Such leads are typically characterized as unipolar leads if they comprise only a single active pace/sense electrode and/or a cardioversion/defibrillation electrode. In the pacing context, a unipolar lead is coupled with a unipolar IPG, wherein the electrically conductive IPG housing or “can” comprises a return or indifferent pace/sense electrode or anode electrode. Unipolar pacing and sensing takes place between the lead-borne active pace/sense electrode and the housing indifferent pace/sense electrode. A bipolar lead comprises at least two lead conductors coupled to a bipolar IPG and extending to an active pace/sense electrode, typically located at the distal end of the lead body, and an indifferent pace/sense electrode, typically located on the lead body proximal to the distal active pace/sense electrode. Bipolar pacing and sensing takes place between the lead-borne active pace/sense electrode and indifferent pace/sense electrode. In the bipolar configuration, the indifferent pace/sense electrode is usually a ring-like structure, referred to as the “ring” electrode, located proximal to the distal active pace/sense electrode, by about 0.5 cm to 2.5 cm. In this context, bipolar and unipolar sensing may also be referred to as “near-field” and “far-field” sensing, respectively. (Although “far-field” usually denotes sensing outside the chamber of interest, and the unipolar signal derived from such a unipolar pace/sense electrode pair is dominated by the near-field tip electrode signal.)

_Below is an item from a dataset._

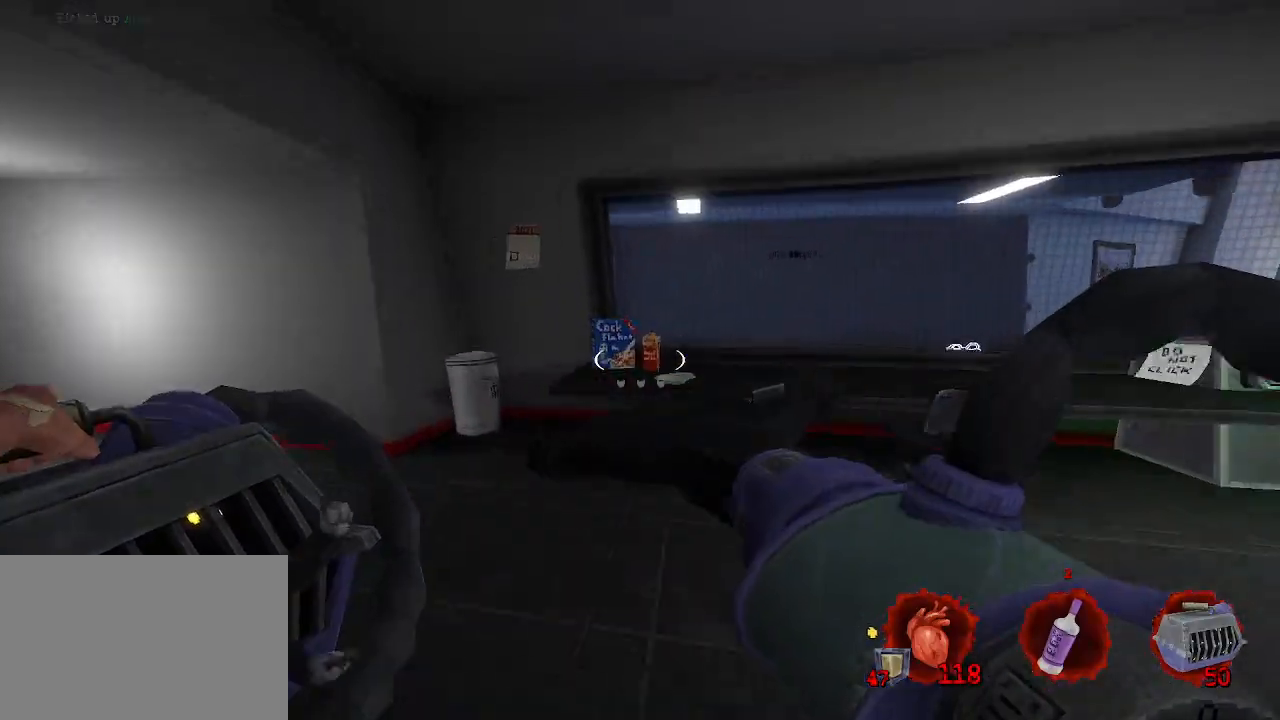
{"keys": ["d"], "mouse": [], "events": [[50, "q", "up"], [200, "d", "down"], [483, "z", "up"]]}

A pacing IPG capable of pacing in atrial synchronized modes typically includes atrial and ventricular sense amplifiers, atrial and ventricular pace pulse generators or “amplifiers”, an operating system governing pacing and sensing functions, and components as described further herein in relation to a preferred embodiment of the invention.
In the typical dual chamber DDD pacing system, an atrial pacing (A-PACE) pulse generated by the atrial pace pulse generator is applied to the right atrial active and indifferent pace/sense electrodes to cause the right and left atria to depolarize. Similarly, a ventricular pacing (V-PACE) pulse generated by the ventricular pulse generator is applied to the right ventricular active and indifferent pace/sense electrodes to cause the right and left ventricles to depolarize. In more recently developed right and left heart pacing systems, pacing pulse generators and leads are incorporated into the pacing system to provide A-PACE and/or V-PACE pulses to the left atrium and/or ventricle.
The atrial sense amplifier is coupled to atrial active and indifferent pace/sense electrodes to detect electrical signals of the heart associated with atrial depolarizations (P-waves) and to generate an atrial sense event (A-EVENT) signal when detection criteria are met. The ventricular sense amplifier is coupled to ventricular active and indifferent pace/sense electrodes to detect electrical signals of the heart associated with ventricular depolarizations (R-waves) and to generate a ventricular sense event (V-EVENT) signal when detection criteria are met.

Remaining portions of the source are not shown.